We have documented implementing this approach as well as other variations on reprocessing architectures using Samza.
Some background
For those less familiar with Kafka, what I just described may not make sense. A quick refresher will hopefully straighten things out. Kafka maintains ordered logs like this:
A Kafka “topic” is a collection of these logs:
A stream processor consuming this data just maintains an “offset,” which is the log entry number for the last record it has processed on each of these partitions. So, changing the consumer’s position to go back and reprocess data is as simple as restarting the job with a different offset. Adding a second consumer for the same data is just another reader pointing to a different position in the log.

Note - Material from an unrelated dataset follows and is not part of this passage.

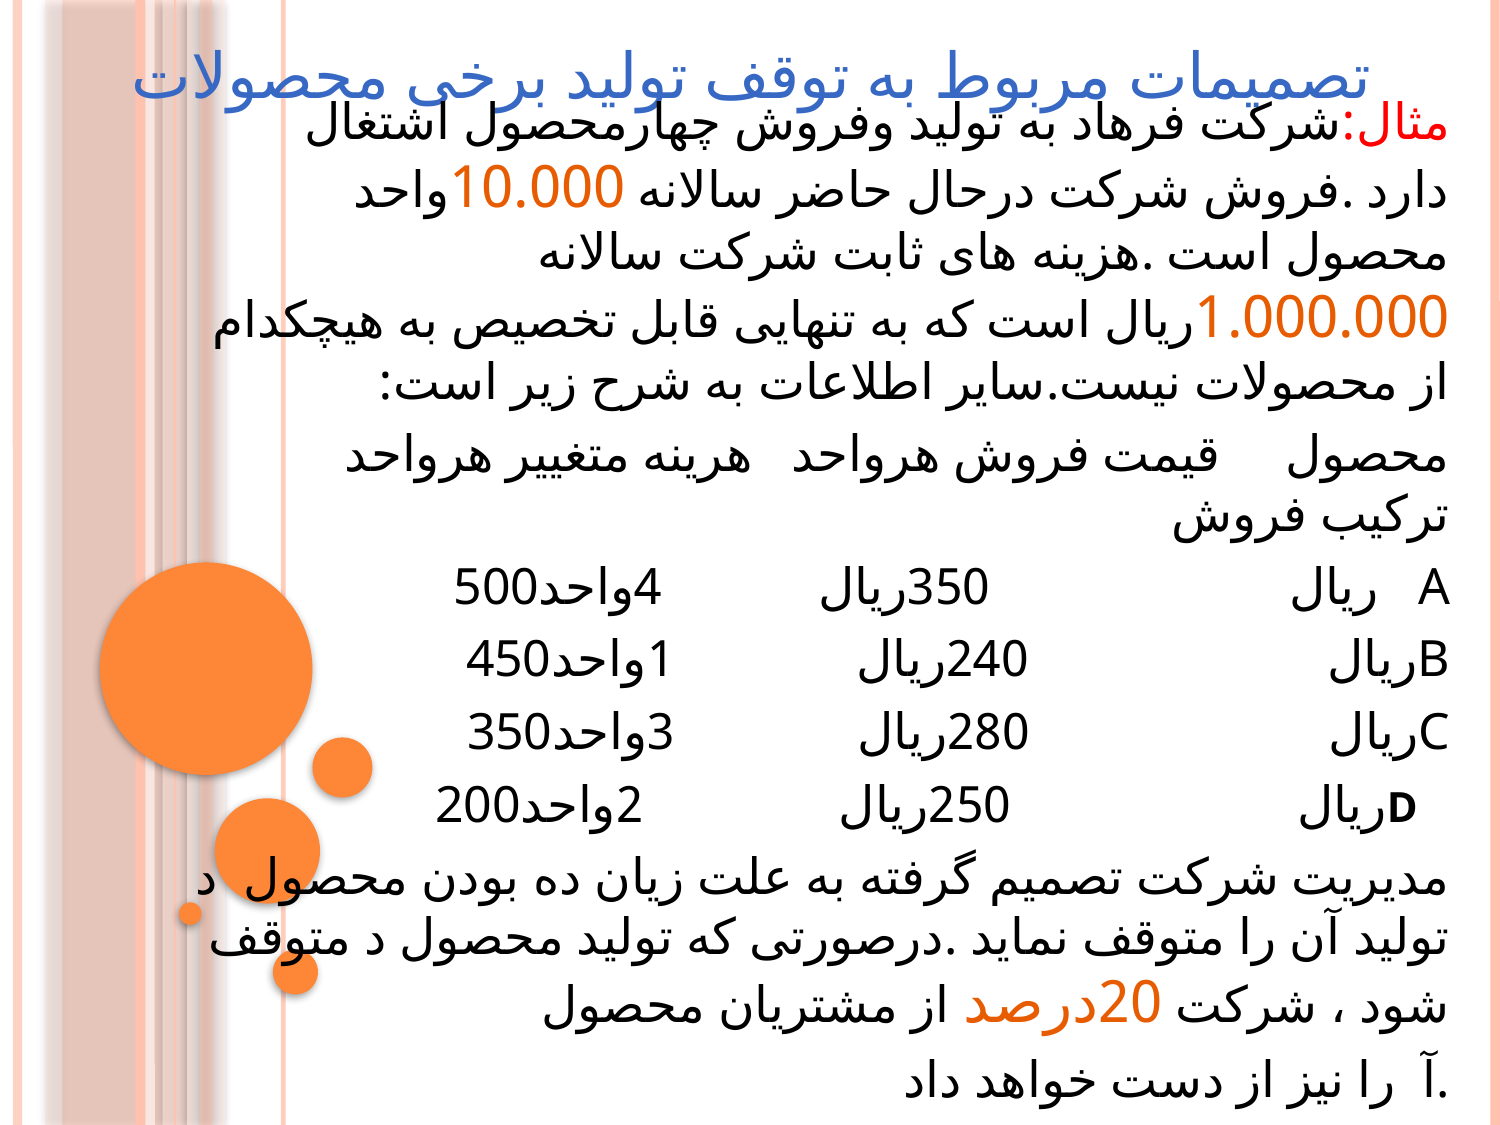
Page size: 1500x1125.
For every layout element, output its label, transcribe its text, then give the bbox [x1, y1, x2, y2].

subtitle مثال:شرکت فرهاد به تولید وفروش چهارمحصول اشتغال دارد .فروش شرکت درحال حاضر سالانه 10.000واحد محصول است .هزینه های ثابت شرکت سالانه 1.000.000ریال است که به تنهایی قابل تخصیص به هیچکدام از محصولات نیست.سایر اطلاعات به شرح زیر است: محصول قیمت فروش هرواحد هرینه متغییر هرواحد ترکیب فروش 500ریال 350ریال 4واحد A 450ریال 240ریال 1واحدB 350ریال 280ریال 3واحدC 200ریال 250ریال 2واحدD مدیریت شرکت تصمیم گرفته به علت زیان ده بودن محصول د تولید آن را متوقف نماید .درصورتی که تولید محصول د متوقف شود ، شرکت 20درصد از مشتریان محصول آ را نیز از دست خواهد داد. مطلوب است: ارایه رهمورد نمود لازم به مدیریت شرکت در ارتباط با حذف تولید محصول د یا ادامه تولید آن [175, 82, 1465, 1067]
title تصمیمات مربوط به توقف تولید برخی محصولات [82, 0, 1388, 176]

Kafka supports replication and fault-tolerance, runs on cheap, commodity hardware, and is glad to store many TBs of data per machine. So, retaining large amounts of data is a perfectly natural and economical thing to do and won’t hurt performance. LinkedIn keeps more than a petabyte of Kafka storage online, and a number of applications make good use of this long retention pattern for exactly this purpose.

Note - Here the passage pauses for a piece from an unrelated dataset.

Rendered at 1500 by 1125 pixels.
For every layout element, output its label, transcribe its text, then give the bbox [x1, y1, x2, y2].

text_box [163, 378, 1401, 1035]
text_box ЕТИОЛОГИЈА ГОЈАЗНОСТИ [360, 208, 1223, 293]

Cheap consumers and the ability to retain large amounts of data make adding the second “reprocessing” job just a matter of firing up a second instance of your code but starting from a different position in the log.

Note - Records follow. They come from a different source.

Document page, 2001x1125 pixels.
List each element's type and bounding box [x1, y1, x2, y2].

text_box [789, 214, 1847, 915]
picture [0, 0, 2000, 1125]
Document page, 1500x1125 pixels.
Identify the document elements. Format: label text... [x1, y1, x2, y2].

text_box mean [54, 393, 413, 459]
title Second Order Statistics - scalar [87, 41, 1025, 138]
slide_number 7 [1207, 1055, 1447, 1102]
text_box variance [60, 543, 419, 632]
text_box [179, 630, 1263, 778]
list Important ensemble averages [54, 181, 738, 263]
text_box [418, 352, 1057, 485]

This design is not an accident. We built Kafka with the intent of using it as a substrate for stream processing, and we had in mind exactly this model for handling reprocessing data. For the curious, you can find more information on Kafka here.
Fundamentally, though, there is nothing that ties this idea to Kafka. You could substitute any system that supports long retention of ordered data (for example HDFS, or some kind of database). Indeed, a lot of people are familiar with similar patterns that go by the name Event Sourcing or CQRS. And, of course, the distributed database people will tell you this is just a slight rebranding of materialized view maintenance, which, as they will gladly remind you, they figured out a long long time ago, sonny.
Comparison
I know this approach works well using Samza as the stream processing system because we do it at LinkedIn. But I am not aware of any reason it shouldn’t work equally well in Storm or other stream processing systems. I’m not familiar enough with Storm to work through the practicalities, so I’d be glad to hear if others are doing this already. In any case, I think the general ideas are fairly system independent.
The efficiency and resource trade-offs between the two approaches are somewhat of a wash. The Lambda Architecture requires running both reprocessing and live processing all the time, whereas what I have proposed only requires running the second copy of the job when you need reprocessing. However, my proposal requires temporarily having 2x the storage space in the output database and requires a database that supports high-volume writes for the re-load. In both cases, the extra load of the reprocessing would likely average out. If you had many such jobs, they wouldn’t all reprocess at once, so on a shared cluster with several dozen such jobs you might budget an extra few percent of capacity for the few jobs that would be actively reprocessing at any given time.
The real advantage isn’t about efficiency at all, but rather about allowing people to develop, test, debug, and operate their systems on top of a single processing framework. So, in cases where simplicity is important, consider this approach as an alternative to the Lambda Architecture.